Local action: disclosure and incentives
City leaders have taken at least one concrete step. On Nov. 25, 2025 the Milwaukee Common Council unanimously adopted a fire-safety disclosure ordinance requiring landlords to tell prospective tenants whether a building is fully compliant, legally exempt or not compliant with required fire-safety systems, according to a City of Milwaukee press release. Other local moves, including waiving some permit, planning and inspection fees for sprinkler installations, and a separate, more recent apartment fire with no working sprinklers have kept pressure on officials, Spectrum News reported.
State lawmakers propose a package
A group of Milwaukee legislators has pushed a three-bill package to give cities the power to require sprinklers, fund retrofit grants and order a statewide audit of sprinkler coverage. The proposal, led by State Sen. LaTonya Johnson, would create roughly $10 million in grants to help landlords cover retrofit costs and instruct the Department of Safety and Professional Services to map gaps in protection, Urban Milwaukee and local trade reporting show.
What the research shows
National data underscore advocates’ case. The National Fire Protection Association finds that, in reported fires where sprinklers were present, civilian death rates per fire were roughly 89 to 90 percent lower and injury rates about 31 to 32 percent lower than in properties without sprinklers. That evidence is central to calls for retrofits and stronger local powers, National Fire Protection Association research shows.

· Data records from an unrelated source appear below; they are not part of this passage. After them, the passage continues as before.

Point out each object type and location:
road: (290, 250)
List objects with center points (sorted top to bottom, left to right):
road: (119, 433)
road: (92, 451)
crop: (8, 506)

Costs, resistance and politics
Opponents warn retrofit costs could be steep and passed on to tenants, and some state lawmakers have argued mandatory statewide retrofits risk worsening affordability. To blunt that objection, the legislative package includes grant funding and phased approaches, but critics say the political and fiscal hurdles remain large, according to The Daily Reporter.
What’s next
Fire officials are still finishing investigative reports into the Highland Court blaze while the city has already tightened disclosure rules and taken steps to encourage installations, and state measures remain under discussion, press coverage and officials say. Lawmakers and city leaders now face a familiar tradeoff: closing a life-safety gap in older housing stock versus shouldering retrofit costs, and that tension will likely shape committee hearings and local implementation in the months ahead, according to Wisconsin Public Radio.